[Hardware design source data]
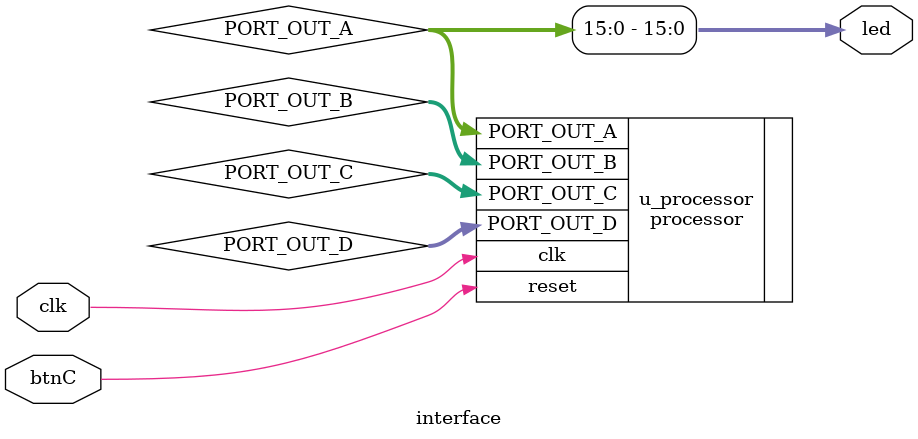
<source format=v>
`timescale 1ns / 1ps


module interface(
	input clk,
	input btnC,
	
	output [15: 0] led
);
	
	wire [31: 0] PORT_OUT_A;
	wire [31: 0] PORT_OUT_B;
	wire [31: 0] PORT_OUT_C;
	wire [31: 0] PORT_OUT_D;
	
	assign led = PORT_OUT_A[15: 0];

	processor #(
		.WIDTH      (32),
        .INITFILE	("/home/laperex/Programming/FPGA/pipelined_riscv/build/rom.txt"),
        .DUMPFILE	("")
	) u_processor (
		.clk           (clk),
		.reset         (btnC),

		// input [WIDTH - 1: 0] PORT_IN_A,
		// input [WIDTH - 1: 0] PORT_IN_B,
		// input [WIDTH - 1: 0] PORT_IN_C,
		// input [WIDTH - 1: 0] PORT_IN_D,

		.PORT_OUT_A    (PORT_OUT_A),
		.PORT_OUT_B    (PORT_OUT_B),
		.PORT_OUT_C    (PORT_OUT_C),
		.PORT_OUT_D    (PORT_OUT_D)
	);
endmodule

</source>
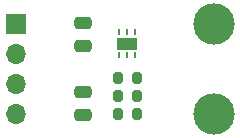
<source format=gbr>
%TF.GenerationSoftware,KiCad,Pcbnew,7.0.5*%
%TF.CreationDate,2023-06-08T09:16:16-06:00*%
%TF.ProjectId,VoltageRegulator,566f6c74-6167-4655-9265-67756c61746f,rev?*%
%TF.SameCoordinates,Original*%
%TF.FileFunction,Soldermask,Top*%
%TF.FilePolarity,Negative*%
%FSLAX46Y46*%
G04 Gerber Fmt 4.6, Leading zero omitted, Abs format (unit mm)*
G04 Created by KiCad (PCBNEW 7.0.5) date 2023-06-08 09:16:16*
%MOMM*%
%LPD*%
G01*
G04 APERTURE LIST*
G04 Aperture macros list*
%AMRoundRect*
0 Rectangle with rounded corners*
0 $1 Rounding radius*
0 $2 $3 $4 $5 $6 $7 $8 $9 X,Y pos of 4 corners*
0 Add a 4 corners polygon primitive as box body*
4,1,4,$2,$3,$4,$5,$6,$7,$8,$9,$2,$3,0*
0 Add four circle primitives for the rounded corners*
1,1,$1+$1,$2,$3*
1,1,$1+$1,$4,$5*
1,1,$1+$1,$6,$7*
1,1,$1+$1,$8,$9*
0 Add four rect primitives between the rounded corners*
20,1,$1+$1,$2,$3,$4,$5,0*
20,1,$1+$1,$4,$5,$6,$7,0*
20,1,$1+$1,$6,$7,$8,$9,0*
20,1,$1+$1,$8,$9,$2,$3,0*%
G04 Aperture macros list end*
%ADD10RoundRect,0.250000X-0.475000X0.250000X-0.475000X-0.250000X0.475000X-0.250000X0.475000X0.250000X0*%
%ADD11RoundRect,0.200000X0.200000X0.275000X-0.200000X0.275000X-0.200000X-0.275000X0.200000X-0.275000X0*%
%ADD12RoundRect,0.250000X0.475000X-0.250000X0.475000X0.250000X-0.475000X0.250000X-0.475000X-0.250000X0*%
%ADD13RoundRect,0.200000X-0.200000X-0.275000X0.200000X-0.275000X0.200000X0.275000X-0.200000X0.275000X0*%
%ADD14R,0.292473X0.556067*%
%ADD15R,1.699999X1.100000*%
%ADD16C,3.500000*%
%ADD17R,1.700000X1.700000*%
%ADD18O,1.700000X1.700000*%
G04 APERTURE END LIST*
D10*
%TO.C,C1*%
X137795000Y-94554000D03*
X137795000Y-96454000D03*
%TD*%
D11*
%TO.C,R2*%
X142367000Y-100711000D03*
X140717000Y-100711000D03*
%TD*%
D12*
%TO.C,C2*%
X137795000Y-102296000D03*
X137795000Y-100396000D03*
%TD*%
D13*
%TO.C,R3*%
X140717000Y-99187000D03*
X142367000Y-99187000D03*
%TD*%
D14*
%TO.C,U1*%
X140844000Y-97244032D03*
X141494001Y-97244032D03*
X142144002Y-97244032D03*
X142144002Y-95287968D03*
X141494001Y-95287968D03*
X140844000Y-95287968D03*
D15*
X141494001Y-96266000D03*
%TD*%
D16*
%TO.C,H1*%
X148844000Y-94615000D03*
%TD*%
D17*
%TO.C,J1*%
X132080000Y-94625000D03*
D18*
X132080000Y-97165000D03*
X132080000Y-99705000D03*
X132080000Y-102245000D03*
%TD*%
D16*
%TO.C,H2*%
X148844000Y-102235000D03*
%TD*%
D13*
%TO.C,R1*%
X140717000Y-102235000D03*
X142367000Y-102235000D03*
%TD*%
M02*

</source>
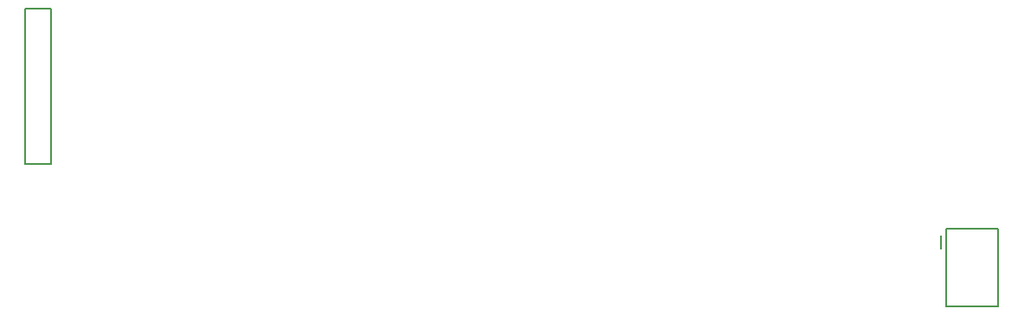
<source format=gbo>
G75*
%MOIN*%
%OFA0B0*%
%FSLAX24Y24*%
%IPPOS*%
%LPD*%
%AMOC8*
5,1,8,0,0,1.08239X$1,22.5*
%
%ADD10C,0.0080*%
D10*
X036725Y048600D02*
X038725Y048600D01*
X038725Y051600D01*
X036725Y051600D01*
X036725Y048600D01*
X036525Y050850D02*
X036525Y051350D01*
X002225Y054100D02*
X001225Y054100D01*
X001225Y060100D01*
X002225Y060100D01*
X002225Y054100D01*
M02*

</source>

• TASK STATEMENT: Repeat the data exactly, dropping every picture it holds.

• EXERCISE RESULT:
<source format=v>
`timescale 1ns / 1ps


module interface(
	input clk,
	input btnC,
	
	output [15: 0] led
);
	
	wire [31: 0] PORT_OUT_A;
	wire [31: 0] PORT_OUT_B;
	wire [31: 0] PORT_OUT_C;
	wire [31: 0] PORT_OUT_D;
	
	assign led = PORT_OUT_A[15: 0];

	processor #(
		.WIDTH      (32),
        .INITFILE	("/home/laperex/Programming/FPGA/pipelined_riscv/build/rom.txt"),
        .DUMPFILE	("")
	) u_processor (
		.clk           (clk),
		.reset         (btnC),

		// input [WIDTH - 1: 0] PORT_IN_A,
		// input [WIDTH - 1: 0] PORT_IN_B,
		// input [WIDTH - 1: 0] PORT_IN_C,
		// input [WIDTH - 1: 0] PORT_IN_D,

		.PORT_OUT_A    (PORT_OUT_A),
		.PORT_OUT_B    (PORT_OUT_B),
		.PORT_OUT_C    (PORT_OUT_C),
		.PORT_OUT_D    (PORT_OUT_D)
	);
endmodule

</source>
<source format=gbr>
%TF.GenerationSoftware,KiCad,Pcbnew,7.0.5*%
%TF.CreationDate,2023-06-08T09:16:16-06:00*%
%TF.ProjectId,VoltageRegulator,566f6c74-6167-4655-9265-67756c61746f,rev?*%
%TF.SameCoordinates,Original*%
%TF.FileFunction,Soldermask,Top*%
%TF.FilePolarity,Negative*%
%FSLAX46Y46*%
G04 Gerber Fmt 4.6, Leading zero omitted, Abs format (unit mm)*
G04 Created by KiCad (PCBNEW 7.0.5) date 2023-06-08 09:16:16*
%MOMM*%
%LPD*%
G01*
G04 APERTURE LIST*
G04 Aperture macros list*
%AMRoundRect*
0 Rectangle with rounded corners*
0 $1 Rounding radius*
0 $2 $3 $4 $5 $6 $7 $8 $9 X,Y pos of 4 corners*
0 Add a 4 corners polygon primitive as box body*
4,1,4,$2,$3,$4,$5,$6,$7,$8,$9,$2,$3,0*
0 Add four circle primitives for the rounded corners*
1,1,$1+$1,$2,$3*
1,1,$1+$1,$4,$5*
1,1,$1+$1,$6,$7*
1,1,$1+$1,$8,$9*
0 Add four rect primitives between the rounded corners*
20,1,$1+$1,$2,$3,$4,$5,0*
20,1,$1+$1,$4,$5,$6,$7,0*
20,1,$1+$1,$6,$7,$8,$9,0*
20,1,$1+$1,$8,$9,$2,$3,0*%
G04 Aperture macros list end*
%ADD10RoundRect,0.250000X-0.475000X0.250000X-0.475000X-0.250000X0.475000X-0.250000X0.475000X0.250000X0*%
%ADD11RoundRect,0.200000X0.200000X0.275000X-0.200000X0.275000X-0.200000X-0.275000X0.200000X-0.275000X0*%
%ADD12RoundRect,0.250000X0.475000X-0.250000X0.475000X0.250000X-0.475000X0.250000X-0.475000X-0.250000X0*%
%ADD13RoundRect,0.200000X-0.200000X-0.275000X0.200000X-0.275000X0.200000X0.275000X-0.200000X0.275000X0*%
%ADD14R,0.292473X0.556067*%
%ADD15R,1.699999X1.100000*%
%ADD16C,3.500000*%
%ADD17R,1.700000X1.700000*%
%ADD18O,1.700000X1.700000*%
G04 APERTURE END LIST*
D10*
%TO.C,C1*%
X137795000Y-94554000D03*
X137795000Y-96454000D03*
%TD*%
D11*
%TO.C,R2*%
X142367000Y-100711000D03*
X140717000Y-100711000D03*
%TD*%
D12*
%TO.C,C2*%
X137795000Y-102296000D03*
X137795000Y-100396000D03*
%TD*%
D13*
%TO.C,R3*%
X140717000Y-99187000D03*
X142367000Y-99187000D03*
%TD*%
D14*
%TO.C,U1*%
X140844000Y-97244032D03*
X141494001Y-97244032D03*
X142144002Y-97244032D03*
X142144002Y-95287968D03*
X141494001Y-95287968D03*
X140844000Y-95287968D03*
D15*
X141494001Y-96266000D03*
%TD*%
D16*
%TO.C,H1*%
X148844000Y-94615000D03*
%TD*%
D17*
%TO.C,J1*%
X132080000Y-94625000D03*
D18*
X132080000Y-97165000D03*
X132080000Y-99705000D03*
X132080000Y-102245000D03*
%TD*%
D16*
%TO.C,H2*%
X148844000Y-102235000D03*
%TD*%
D13*
%TO.C,R1*%
X140717000Y-102235000D03*
X142367000Y-102235000D03*
%TD*%
M02*

</source>
<source format=gbo>
G75*
%MOIN*%
%OFA0B0*%
%FSLAX24Y24*%
%IPPOS*%
%LPD*%
%AMOC8*
5,1,8,0,0,1.08239X$1,22.5*
%
%ADD10C,0.0080*%
D10*
X036725Y048600D02*
X038725Y048600D01*
X038725Y051600D01*
X036725Y051600D01*
X036725Y048600D01*
X036525Y050850D02*
X036525Y051350D01*
X002225Y054100D02*
X001225Y054100D01*
X001225Y060100D01*
X002225Y060100D01*
X002225Y054100D01*
M02*

</source>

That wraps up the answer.